◆ ABOUT THIS TASK ◆
Only the pictures should be left out; write out all other data exactly.
[[ PROVIDED MATERIAL open ]]
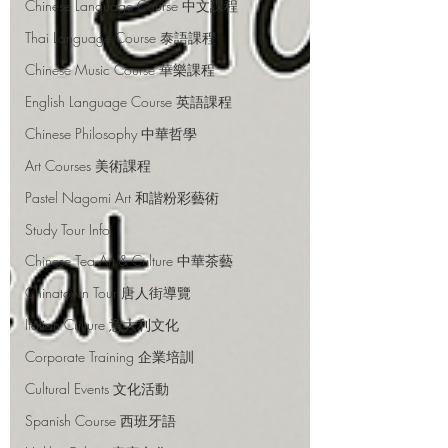
Chinese Language Course 中文課程
Thai Language Course 泰語課程
Chinese Music Course 華樂課程
English Language Course 英語課程
Chinese Philosophy 中華哲學
Art Courses 美術課程
Pastel Nagomi Art 和諧粉彩藝術
Study Tour Info
Chinese Tea Art & Culture 中華茶藝
Chinatown Tour 唐人街導覽
Italian Culture 意大利文化
Corporate Training 企業培訓
Cultural Events 文化活動
Spanish Course 西班牙語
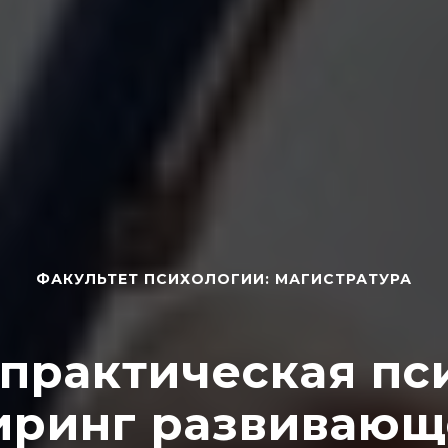
ФАКУЛЬТЕТ ПСИХОЛОГИИ: МАГИСТРАТУРА
 практическая пс
иринг развивающ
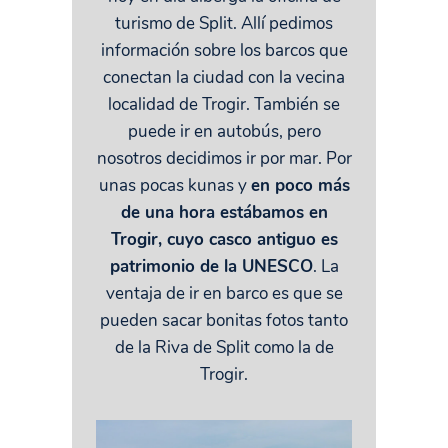
turismo de Split. Allí pedimos
información sobre los barcos que
conectan la ciudad con la vecina
localidad de Trogir. También se
puede ir en autobús, pero
nosotros decidimos ir por mar. Por
unas pocas kunas y
en poco más
de una hora estábamos en
Trogir, cuyo casco antiguo es
patrimonio de la UNESCO
. La
ventaja de ir en barco es que se
pueden sacar bonitas fotos tanto
de la Riva de Split como la de
Trogir.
[[ PROVIDED MATERIAL closed ]]
◆ SOLUTION FOR THIS EXERCISE ◆
Chinese Language Course 中文課程
Thai Language Course 泰語課程
Chinese Music Course 華樂課程
English Language Course 英語課程
Chinese Philosophy 中華哲學
Art Courses 美術課程
Pastel Nagomi Art 和諧粉彩藝術
Study Tour Info
Chinese Tea Art & Culture 中華茶藝
Chinatown Tour 唐人街導覽
Italian Culture 意大利文化
Corporate Training 企業培訓
Cultural Events 文化活動
Spanish Course 西班牙語
ФАКУЛЬТЕТ ПСИХОЛОГИИ: МАГИСТРАТУРА
 практическая пс
иринг развивающ
turismo de Split. Allí pedimos
información sobre los barcos que
conectan la ciudad con la vecina
localidad de Trogir. También se
puede ir en autobús, pero
nosotros decidimos ir por mar. Por
unas pocas kunas y
en poco más
de una hora estábamos en
Trogir, cuyo casco antiguo es
patrimonio de la UNESCO
. La
ventaja de ir en barco es que se
pueden sacar bonitas fotos tanto
de la Riva de Split como la de
Trogir.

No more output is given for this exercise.